▶ [What is needed] Gather every line in the entries below that contains the string "label", copying each such line in full and in order.

>> START

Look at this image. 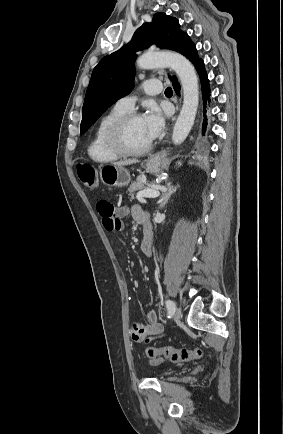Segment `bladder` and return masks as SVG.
<instances>
[{"label":"bladder","instance_id":"obj_1","mask_svg":"<svg viewBox=\"0 0 283 434\" xmlns=\"http://www.w3.org/2000/svg\"><path fill=\"white\" fill-rule=\"evenodd\" d=\"M169 374H170V372H165V373L162 374V376L165 377V376H167Z\"/></svg>","mask_w":283,"mask_h":434}]
</instances>
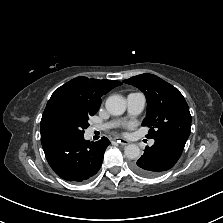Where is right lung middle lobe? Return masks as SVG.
Listing matches in <instances>:
<instances>
[{
	"label": "right lung middle lobe",
	"instance_id": "right-lung-middle-lobe-1",
	"mask_svg": "<svg viewBox=\"0 0 223 223\" xmlns=\"http://www.w3.org/2000/svg\"><path fill=\"white\" fill-rule=\"evenodd\" d=\"M94 114L95 112L78 107L63 108L53 120L55 133L59 138L83 136L84 129L89 126V117Z\"/></svg>",
	"mask_w": 223,
	"mask_h": 223
}]
</instances>
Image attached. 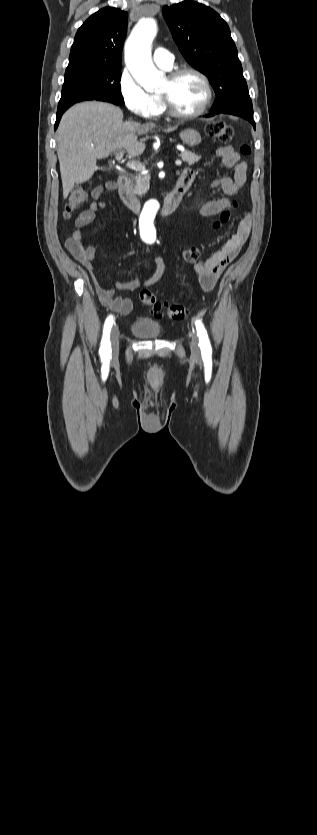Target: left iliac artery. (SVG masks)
I'll return each instance as SVG.
<instances>
[{
	"label": "left iliac artery",
	"instance_id": "left-iliac-artery-1",
	"mask_svg": "<svg viewBox=\"0 0 317 835\" xmlns=\"http://www.w3.org/2000/svg\"><path fill=\"white\" fill-rule=\"evenodd\" d=\"M195 326L197 330V336L199 338V346L201 349L202 358L206 362H210L212 359V348L208 338L207 331L202 323L201 320L197 319L195 321Z\"/></svg>",
	"mask_w": 317,
	"mask_h": 835
}]
</instances>
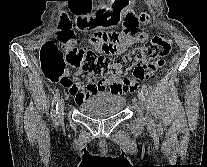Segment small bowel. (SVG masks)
Returning a JSON list of instances; mask_svg holds the SVG:
<instances>
[{
  "label": "small bowel",
  "instance_id": "1",
  "mask_svg": "<svg viewBox=\"0 0 207 167\" xmlns=\"http://www.w3.org/2000/svg\"><path fill=\"white\" fill-rule=\"evenodd\" d=\"M131 0H109L106 5L98 10L96 19L87 18L86 14H91L93 1H69L68 9H71L73 17H77V24L84 29L96 28L90 37L89 43L100 54L107 56H119L126 49L136 43H145L149 39L146 32L138 33V26L142 22H148L146 14L135 16L133 13H125L130 9ZM122 17H125L123 33H115L103 30L104 28L122 24ZM126 27V28H125ZM113 71L105 79L95 80L90 75L77 70L72 73L70 68L64 67L62 77L58 81L70 95L75 97L77 104L85 102L90 96L96 94L122 95L133 92L137 89V82L129 79H122L123 74L116 66H112Z\"/></svg>",
  "mask_w": 207,
  "mask_h": 167
}]
</instances>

>> END

▶ [Worked solution]
[{"label":"bladder","instance_id":"obj_1","mask_svg":"<svg viewBox=\"0 0 283 434\" xmlns=\"http://www.w3.org/2000/svg\"><path fill=\"white\" fill-rule=\"evenodd\" d=\"M169 374H170V372H165V373L162 374V376L165 377V376H167Z\"/></svg>","mask_w":283,"mask_h":434}]
	"label": "right lung middle lobe",
	"label": "left iliac artery",
  "label": "small bowel",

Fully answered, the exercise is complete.